Revisiting Content-Based Music Recommendation: Efficient Feature Aggregation from Large-Scale Music Models
New framework leverages self-supervised music models for 4x better cold-start recommendations
A team of researchers from Nanjing University has released TASTE, a comprehensive dataset and benchmarking framework designed to push content-based music recommendation beyond traditional collaborative filtering. The dataset integrates both raw audio signals and descriptive textual metadata, addressing a key gap in existing music recommendation benchmarks that lack rich multimodal information. By leveraging recent large-scale self-supervised music encoders, TASTE demonstrates that extracted audio representations significantly improve performance in both candidate recall and click-through rate (CTR) tasks.
The paper also introduces MuQ-token, a novel feature aggregation method that efficiently combines multi-layer audio features from pre-trained music models. MuQ-token consistently outperforms other integration techniques across various settings, providing a reusable multimodal foundation for future research. The work is particularly impactful for cold-start scenarios, where collaborative filtering fails due to limited user interaction data.
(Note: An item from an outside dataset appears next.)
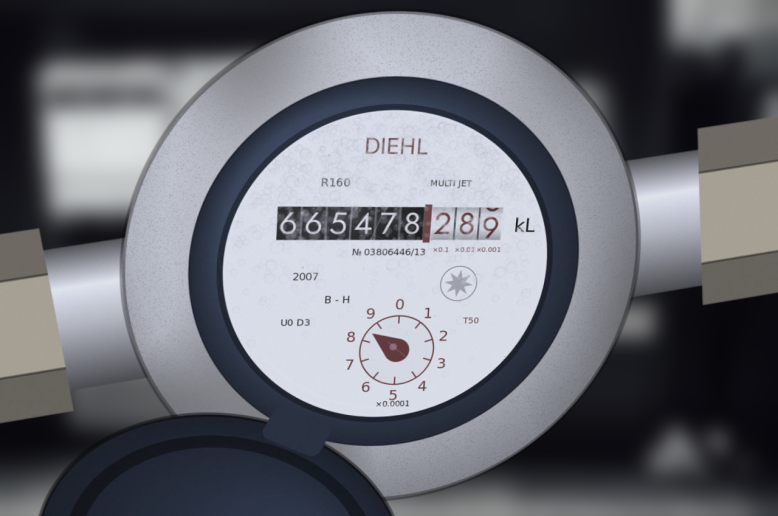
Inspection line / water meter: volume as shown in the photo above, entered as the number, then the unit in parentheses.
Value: 665478.2888 (kL)
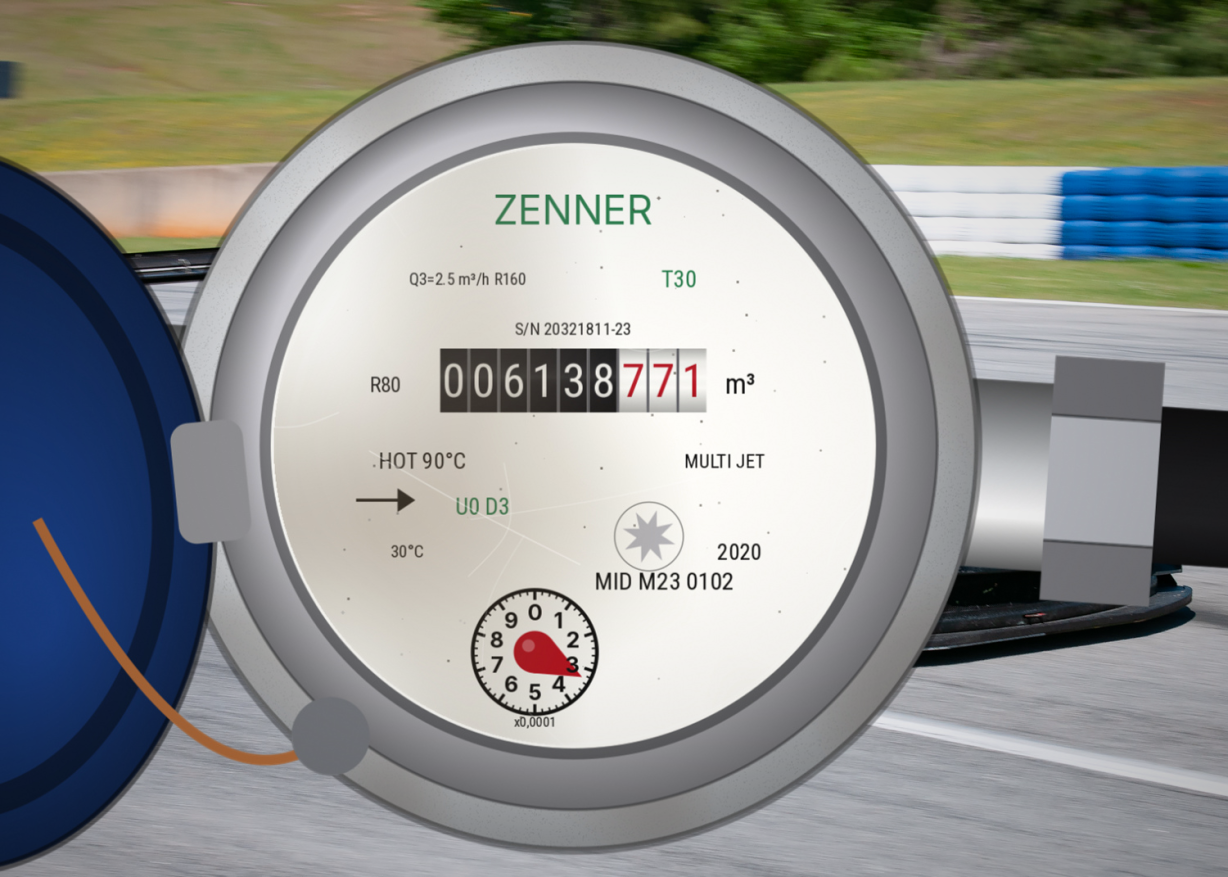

The code is publicly available, enabling other researchers and streaming platforms to adopt these content-driven approaches for more accurate and personalized music recommendations.
- TASTE dataset integrates raw audio signals and textual metadata for multimodal music recommendation
- MuQ-token aggregates multi-layer audio features from self-supervised music encoders, outperforming other methods
- Content-based approach improves cold-start recommendations where collaborative filtering struggles
Why It Matters
Content-based music recommendation could reduce cold-start failures and improve personalization for new users and songs.